Transmission electron micrographs of cross sections of cucumber roots inoculated with F. oxysporum strain Fo47. (A) Osmiophilic material lining the primary walls of invaded intercellular spaces (arrow) extends toward the inside to coat Fo47 hyphae (F). The host cell wall (HCW) is labeled with gold-complexed exoglucanase. Bar, 0.5 μm. (B) Occlusion of an intercellular space (IS) with a fibrillar matrix (FM) in which fungal cells (F) are trapped. WA, wall apposition. Bar, 1 μm.

FIG. 9.

Cytological and cytochemical observations of the effect of F. oxysporum strain Fo47 on the rate and extent of root cell colonization by P. ultimum. (A through C) Colonization of the root surface by Fo47 and P. ultimum. Fusarium cells (F) develop abundantly at the root surface and interact with the pathogen either through intimate contact (A, arrows) or through mycoparasitism (B and C).
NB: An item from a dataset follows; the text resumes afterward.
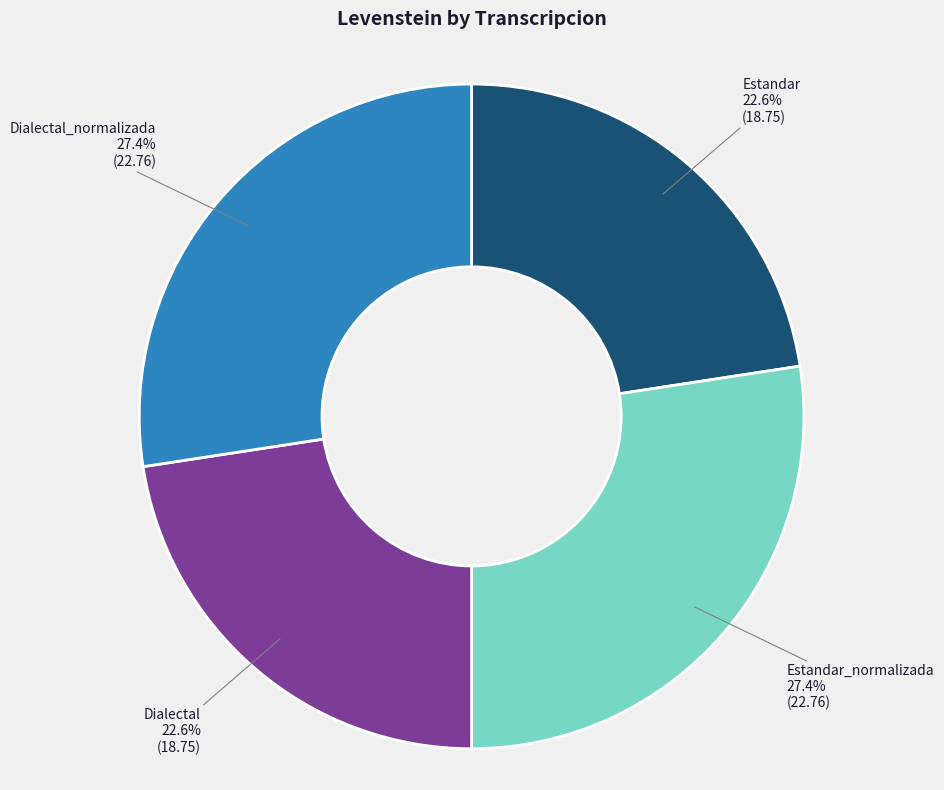

Is there any slice that represents more than half of the pie?

No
The wall of penetrated Pythium hyphae is labeled with gold-complexed exoglucanase (C, arrow). (D and E) Colonization of intercellular spaces (IS) by Pythium hyphae (P) is associated with host defense reactions, including formation of wall appositions (WA) and deposition of osmiophilic material that forms a coating band around invading fungal cells (E, arrow). Bars: A, 2 μm; B, D, and E, 1 μm; C, 0.5 μm.

FIG. 10.

Cytological and cytochemical observations of effect of F. oxysporum strain Fo47 on the rate and extent of root cell colonization by P. ultimum. (A) Interactions between Fo47 (F) and P. ultimum (P) causing cytological damage similar to that observed at the root surface are evident in some intercellular spaces (IS). Incubation of sections with gold-complexed exoglucanase results in regular labeling of Pythium cell walls (PCW), except in areas adjacent to the F047 cell wall (arrows). (B) Feature of mycoparasitism observed in an intercellular space (IS). The penetrated Pythium cell wall (PCW) is labeled with gold-complexed exoglucanase. Labeling is absent over the wall of the invading Fusarium cell (F), in which a septum (S) and Woronin bodies (WB) are visible. Bars, 0.5 μm.

FIG. 11.

Cytological and cytochemical observations of effect of F. oxysporum strain Fo47 on the rate and extent of root cell colonization by P. ultimum. (A) Pythium hyphae (P) are altered even at a distance from Fusarium cells (F). (B and C) By 5 days after pathogen inoculation, Pythium hyphae (P) are morphologically and structurally altered. Labeling of cellulose with gold-complexed exoglucanase confirms their presence. F, Fo47 hypha; HCW, host cell wall. Bars: B, 1 μm; A and C, 0.5 μm.